Clerestory

The Myth of the West II

November 06, 2021

Part 2 of a series on Whether There Was a West.

In this post I continue my discussion of Myth of the Month 8: “The West” (2019), a special episode of the excellent Historiansplaining podcast. Though I highly recommend the podcast, you don’t need to have listened to it before reading these posts.

The topic is the problems with the concept of some coherent thing called “The West.”

Please read Part 1 if you haven’t already.

Lack of European unity

Samuel Biagetti points out that European countries did not see themselves as unified in the nineteenth century, and indeed, these countries (or their forebears) had been at war for most of the previous millennium. The British, Austrians, and Russians (to pick at random) did not care that they had technology in common, or that their educated classes had read the same Greek classics.

That does not mean they actually had nothing in common, just they saw themselves as largely opposed to each other — in language, culture, and government.

He points to the diversity of forms of government: Britain was a comparatively free constitutional monarchy. France was a republic. Russia was a Tsarist autocracy. They (rightly) considered these to be very different governments, and each country was suspicious of the others. That there were other countries in the world which were more different would not have mattered to them.

But, Biagetti argues, the “educated or somewhat educated literate middle classes in these countries began to think of themselves as part of one larger coherent unit because of the crises they were in, because of their anxiety about where they were headed, and what they were afraid they might be losing, or what might be inadvertently destroyed.” This, he says, is where our idea of Western civilization ultimately comes from.

Zweig invents Europe

I want to drill down on this because I think that he is right.

Here’s the novelist Stefan Zweig, writing in his 1942 memoir The World of Yesterday about Vienna before the First World War:1

There is hardly a city in Europe where the drive towards cultural ideals was as passionate as it was in Vienna. Precisely because the monarchy, because Austria itself for centuries had been neither politically ambitious nor particularly successful in its military actions, the native pride had turned more strongly toward a desire for artistic supremacy. The most important and the most valuable provinces, German and Italian, Flemish and Walloon, had long since fallen away from the old Habsburg empire that had once ruled Europe; unsullied in its old glory, the capital had remained, the treasure of the court, the preserver of a thousand-year-old tradition. […] At court, among the nobility, and among the people, the German was related in blood to the Slavic, the Hungarian, the Spanish, the Italian, the French, the Flemish; and it was the particular genius of this city of music that dissolved all the contrasts harmoniously into a new and unique thing, the Austrian, the Viennese. Hospitable and endowed with a particular talent for receptivity, the city drew the most diverse forces to it, loosened, propitiated, and pacified them. It was sweet to live here, in this atmosphere of spiritual conciliation, and subconsciously every citizen became supernational, cosmopolitan, a citizen of the world.

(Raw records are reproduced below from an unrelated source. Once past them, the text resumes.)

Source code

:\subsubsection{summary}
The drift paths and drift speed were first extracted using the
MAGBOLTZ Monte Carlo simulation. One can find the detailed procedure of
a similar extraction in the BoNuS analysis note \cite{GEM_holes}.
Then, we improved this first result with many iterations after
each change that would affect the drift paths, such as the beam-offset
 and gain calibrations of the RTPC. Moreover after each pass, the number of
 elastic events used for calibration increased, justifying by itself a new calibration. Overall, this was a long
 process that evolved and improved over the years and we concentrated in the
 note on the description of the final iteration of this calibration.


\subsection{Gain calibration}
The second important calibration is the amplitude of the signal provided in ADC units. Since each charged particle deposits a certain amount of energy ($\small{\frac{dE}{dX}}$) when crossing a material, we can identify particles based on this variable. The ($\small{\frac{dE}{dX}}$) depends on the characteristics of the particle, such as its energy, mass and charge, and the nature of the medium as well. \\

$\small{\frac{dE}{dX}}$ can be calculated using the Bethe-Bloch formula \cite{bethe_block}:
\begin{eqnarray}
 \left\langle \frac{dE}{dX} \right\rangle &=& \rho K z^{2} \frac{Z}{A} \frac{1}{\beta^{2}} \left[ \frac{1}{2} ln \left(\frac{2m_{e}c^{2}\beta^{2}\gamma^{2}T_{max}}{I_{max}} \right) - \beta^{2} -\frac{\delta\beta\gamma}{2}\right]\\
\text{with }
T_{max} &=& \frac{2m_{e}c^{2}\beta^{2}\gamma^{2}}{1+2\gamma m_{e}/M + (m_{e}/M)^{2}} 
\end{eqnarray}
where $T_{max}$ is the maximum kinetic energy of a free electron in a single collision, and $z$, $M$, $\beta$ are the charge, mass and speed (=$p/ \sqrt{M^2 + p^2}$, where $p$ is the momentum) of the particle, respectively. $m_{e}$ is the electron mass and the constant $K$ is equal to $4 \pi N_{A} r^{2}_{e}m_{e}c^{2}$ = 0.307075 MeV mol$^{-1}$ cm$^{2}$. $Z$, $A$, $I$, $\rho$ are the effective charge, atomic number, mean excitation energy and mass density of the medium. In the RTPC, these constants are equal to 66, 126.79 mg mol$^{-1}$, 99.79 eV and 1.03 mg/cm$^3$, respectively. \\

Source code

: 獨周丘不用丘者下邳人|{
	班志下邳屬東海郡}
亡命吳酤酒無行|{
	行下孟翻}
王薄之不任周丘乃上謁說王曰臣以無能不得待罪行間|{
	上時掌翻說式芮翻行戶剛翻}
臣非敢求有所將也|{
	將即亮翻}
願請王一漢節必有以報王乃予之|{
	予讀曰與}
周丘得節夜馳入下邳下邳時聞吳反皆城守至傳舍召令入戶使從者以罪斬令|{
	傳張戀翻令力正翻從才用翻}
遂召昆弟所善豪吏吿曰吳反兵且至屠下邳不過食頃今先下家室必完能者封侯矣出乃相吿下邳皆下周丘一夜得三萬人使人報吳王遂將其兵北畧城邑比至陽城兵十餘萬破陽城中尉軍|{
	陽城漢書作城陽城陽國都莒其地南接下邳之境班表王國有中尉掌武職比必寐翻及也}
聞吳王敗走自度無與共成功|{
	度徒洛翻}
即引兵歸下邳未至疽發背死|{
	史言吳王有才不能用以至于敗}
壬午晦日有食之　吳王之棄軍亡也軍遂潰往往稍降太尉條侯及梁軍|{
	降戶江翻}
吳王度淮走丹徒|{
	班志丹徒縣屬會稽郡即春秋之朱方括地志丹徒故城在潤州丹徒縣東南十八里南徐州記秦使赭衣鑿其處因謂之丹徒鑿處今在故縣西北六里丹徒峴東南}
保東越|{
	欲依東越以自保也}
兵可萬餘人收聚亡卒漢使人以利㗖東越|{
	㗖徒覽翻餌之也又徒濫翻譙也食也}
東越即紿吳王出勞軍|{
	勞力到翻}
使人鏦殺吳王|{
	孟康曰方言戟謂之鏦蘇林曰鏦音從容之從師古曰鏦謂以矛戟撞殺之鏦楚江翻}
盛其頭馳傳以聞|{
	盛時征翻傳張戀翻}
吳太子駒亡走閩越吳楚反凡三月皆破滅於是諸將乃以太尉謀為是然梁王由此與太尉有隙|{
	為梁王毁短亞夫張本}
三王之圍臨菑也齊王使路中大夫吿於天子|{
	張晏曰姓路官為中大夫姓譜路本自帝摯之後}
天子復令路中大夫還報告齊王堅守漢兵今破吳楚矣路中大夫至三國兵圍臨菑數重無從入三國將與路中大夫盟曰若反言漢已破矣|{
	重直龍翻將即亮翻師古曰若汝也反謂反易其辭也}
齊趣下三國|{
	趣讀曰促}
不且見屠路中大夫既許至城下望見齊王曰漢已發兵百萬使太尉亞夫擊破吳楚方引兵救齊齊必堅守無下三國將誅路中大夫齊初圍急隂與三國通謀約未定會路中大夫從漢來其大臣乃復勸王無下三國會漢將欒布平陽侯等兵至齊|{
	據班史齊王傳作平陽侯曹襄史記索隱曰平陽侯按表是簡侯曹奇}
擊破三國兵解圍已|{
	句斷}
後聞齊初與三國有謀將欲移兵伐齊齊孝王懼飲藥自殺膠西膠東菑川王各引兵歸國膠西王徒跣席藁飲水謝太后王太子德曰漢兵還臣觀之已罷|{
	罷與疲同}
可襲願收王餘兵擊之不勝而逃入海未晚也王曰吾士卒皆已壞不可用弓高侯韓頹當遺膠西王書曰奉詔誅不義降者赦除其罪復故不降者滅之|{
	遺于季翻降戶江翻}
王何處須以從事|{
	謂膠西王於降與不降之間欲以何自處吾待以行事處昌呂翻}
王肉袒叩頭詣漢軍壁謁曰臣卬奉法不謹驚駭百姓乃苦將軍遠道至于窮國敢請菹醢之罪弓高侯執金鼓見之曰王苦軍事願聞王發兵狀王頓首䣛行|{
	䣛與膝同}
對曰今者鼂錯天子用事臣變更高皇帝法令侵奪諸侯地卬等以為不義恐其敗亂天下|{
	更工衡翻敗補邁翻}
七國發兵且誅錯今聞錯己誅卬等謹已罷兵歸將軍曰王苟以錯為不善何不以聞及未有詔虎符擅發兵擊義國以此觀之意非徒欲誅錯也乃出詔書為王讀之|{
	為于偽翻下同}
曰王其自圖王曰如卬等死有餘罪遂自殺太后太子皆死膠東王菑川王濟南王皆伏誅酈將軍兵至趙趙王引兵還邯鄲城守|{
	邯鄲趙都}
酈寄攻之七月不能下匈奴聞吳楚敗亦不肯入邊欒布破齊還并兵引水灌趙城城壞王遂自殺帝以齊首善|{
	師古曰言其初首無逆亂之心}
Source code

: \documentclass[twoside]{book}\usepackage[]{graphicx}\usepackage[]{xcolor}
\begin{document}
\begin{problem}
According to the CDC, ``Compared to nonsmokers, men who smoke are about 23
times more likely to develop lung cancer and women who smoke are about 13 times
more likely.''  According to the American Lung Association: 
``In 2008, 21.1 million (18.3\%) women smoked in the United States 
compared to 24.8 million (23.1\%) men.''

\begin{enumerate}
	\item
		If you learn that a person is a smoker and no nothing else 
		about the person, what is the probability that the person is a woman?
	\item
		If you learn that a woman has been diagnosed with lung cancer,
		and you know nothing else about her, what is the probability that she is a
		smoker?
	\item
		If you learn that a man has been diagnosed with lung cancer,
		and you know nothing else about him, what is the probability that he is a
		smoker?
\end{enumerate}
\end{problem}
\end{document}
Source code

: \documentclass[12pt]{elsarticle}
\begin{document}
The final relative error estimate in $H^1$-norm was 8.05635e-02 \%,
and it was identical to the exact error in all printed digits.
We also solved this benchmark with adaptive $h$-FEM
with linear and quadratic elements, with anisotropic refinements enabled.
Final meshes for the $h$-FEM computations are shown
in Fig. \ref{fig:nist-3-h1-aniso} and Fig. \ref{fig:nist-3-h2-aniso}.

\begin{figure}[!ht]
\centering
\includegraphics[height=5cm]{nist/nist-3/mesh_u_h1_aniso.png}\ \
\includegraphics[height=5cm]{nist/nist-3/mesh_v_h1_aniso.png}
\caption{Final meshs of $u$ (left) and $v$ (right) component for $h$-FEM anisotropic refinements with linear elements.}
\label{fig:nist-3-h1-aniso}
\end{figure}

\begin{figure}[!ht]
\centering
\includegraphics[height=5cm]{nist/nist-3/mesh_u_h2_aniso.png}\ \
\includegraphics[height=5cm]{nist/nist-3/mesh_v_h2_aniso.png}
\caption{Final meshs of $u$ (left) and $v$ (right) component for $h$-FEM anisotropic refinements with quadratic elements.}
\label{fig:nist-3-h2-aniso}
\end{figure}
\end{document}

I suspect that Zweig is inventing a multicultural Europe here as much he is describing it. Or at least that during the time he is describing, circa 1900, the phenomenon was very new. Presumably the men who died in the unsuccessful military actions would not have felt the way that he does.

If the phrase “citizen of the world” sounds familiar, then it’s once again from Ancient Greece, though this time far from Athens. Diogenes of Sinope (~412–323 BCE), founder of Cynicism, had said something similar: “I am a citizen of the world.” But citizen (civis) referred originally to civitas, which meant active civil engagement in the community of a single specific city-state.2 In my estimation, Diogenes’ remark remains recorded not because it was representative of most people’s experience. It remains recorded precisely because it was a preposterous contradiction, something like writing “Everywhere” as your address on a form.

Zweig continues, describing music, p32:

For the genius of Vienna — a specifically musical one — was always that it harmonized all the national and lingual contrasts. Its culture was a synthesis of all Western cultures. Whoever lived there and worked there felt himself free of all confinement and prejudice. Nowhere was it easier to be a European, and I know that to a great extent I must thank this city, which already in the time of Marcus Aurelius defended the Roman — the universal — spirit, that at an early age I learned to love the idea of comradeship as the highest of my heart.

I’d argue that Zweig, like Diogenes, is projecting this harmony. Don’t forget that the First World War is about to start. By referring to the Romans, he is more-or-less engaged in myth-making.

On the other hand, myth-making may well be required for large-scale cooperation. And Zweig’s myth is undoubtedly preferable to the opposing myths that would be used to enlist soldiers.

(If you’re interested in Zweig, I also wrote about him in another post: Cycles of Youth.)

I continue on the topic of “the West” here.


  1. Biagetti does not cite Zweig, but I think he’s relevant here. I don’t know whether Zweig is actually an early representative or an example of a developed type. But a quick google yielded this (“Zweig [is] one of the intellectual forefathers of the European Union”) and this (which also mentions Zweig).
  2. See Hannah Arendt, The Human Condition, Chapter I, §2.